Unsere Youngsters und wir bereiteten uns mit einem selbstgebastelten Adventskalender, der jeden Tag aufs Neue große Spannung und Freude hervorrief, einer Menge anderer Weihnachtsbasteleien, passenden Spielen, sowie Weihnachtsliedern in Deutsch, Englisch, Rumänisch und Ungarisch auf das bevorstehende Fest vor. Mit dem Jahr, neigte sich auch Ellens und meine Zeit im Projekt ATRIUM zu Ende, da im Januar der erste Wechsel vorgesehen war und wir fortan in PERSEVERENȚA mit Kindern mit Behinderungen arbeiten würden. Auch wenn wir wussten, dass dies sicherlich auch eine interessante neue Erfahrung darstellen würde, machte mich der Gedanke traurig, dann nicht mehr jeden Tag in meiner vertrauten Gruppe zu sein und ich hatte das Gefühl, viele Ideen teils aus zeitlichen, teils aus Gründen der Sprachbarriere bislang noch nicht umgesetzt zu haben. Auch die Youngsters und die Kollegen aus ATRIUM schienen ein bisschen traurig zu sein, jedenfalls bekamen wir in diesen letzten Wochen neben einem Gruppenfoto vom Reiten und Überlebenspaketen, bestehend aus Waschmittel, Shampoo, Zahnpasta etc. und sehr vielen Süßigkeiten auch selbstgebastelte Weihnachtskarten mit lieben Worten über die letzten Monaten geschenkt.
Ein wenig wehmütig verabschiedeten wir uns („Crăciun fericit!“ – „Frohe Weihnachten!“) nach deren Weihnachtsfeier, die mich mit ihren musikalischen Beiträgen, Gedichtvorträgen, Theaterszenen und einer erneuten Präsentation des Flashmobs für die Eltern der Youngster, stimmungsmäßig an unsere Schulkonzerte erinnerte. Doch zum Glück war es ja auch noch kein endgültiger Abschied und da ich nach wie vor im selben Gebäude sein werde, findet sich sicher ab und zu die Zeit, für einen kleinen Plausch im ATRIUM vorbeizuschauen.
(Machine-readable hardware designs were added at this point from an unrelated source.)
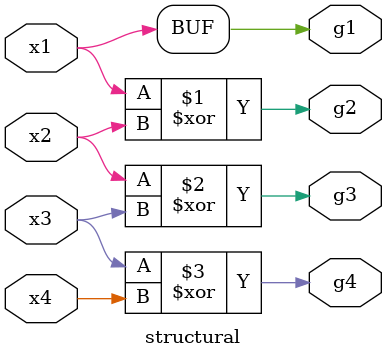
<source format=v>
`timescale 1ns / 1ps


module structural(
    x1, x2, x3, x4, g1, g2, g3, g4
    );
    input x1, x2, x3, x4;
    output g1, g2, g3, g4;
    
    assign g1 = x1;
    xor A1(g2, x1, x2),
        A2(g3, x2, x3),
        A3(g4, x3, x4);
        
endmodule

</source>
Natürlich veranstelten wir auch in der internationalen WG-family noch ein eigenes kleines Weihnachtsessen mit italienischen Gnocchi, österreichischem Grießschmarrn, einem weiteren Nachtisch aus Portugal und meinem Lieblingsweihnachtsfilm im Anschluss. Die folgenden Tage machte sich jeder auf in sein Heimatland und für mich ging es ersteinmal für eine Woche nach zurück nach Deutschland, wo ich mich nach so langer Zeit, die mir allerdings überhaupt nicht lange vorkam, unglaublich freute, endlich meine alten Freunde und meine Familie persönlich wiederzusehen. Es war seltsam: Meinem Gefühl nach, war seit der Abreise im Oktober fast keine Zeit vergangen und obwohl natürlich extrem viel passiert war, kam es mir so vor, als habe sich in der Zeit nichts verändert und ich sei überhaupt nicht fortgewesen. Nach einer sehr schönen und entspannten Woche in meinem „alten Leben“ fühlte es sich allerdings auch bei der Rückkehr schon nach wenigen Stunden in Rumänien wieder so an, als habe ich das Land nie verlassen. Beruhigt, dass auch dieser kurzfristige Ortswechsel nicht den berüchtigten „Kulturschock“ bei mir ausgelöst hatte, trafen Ellen, Elisa, Julia und ich in Cluj-Napoca wieder zusammen und feierten gemeinsam mit unseren Freunden von hier und aus Arad ins neue Jahr 2017 hinein.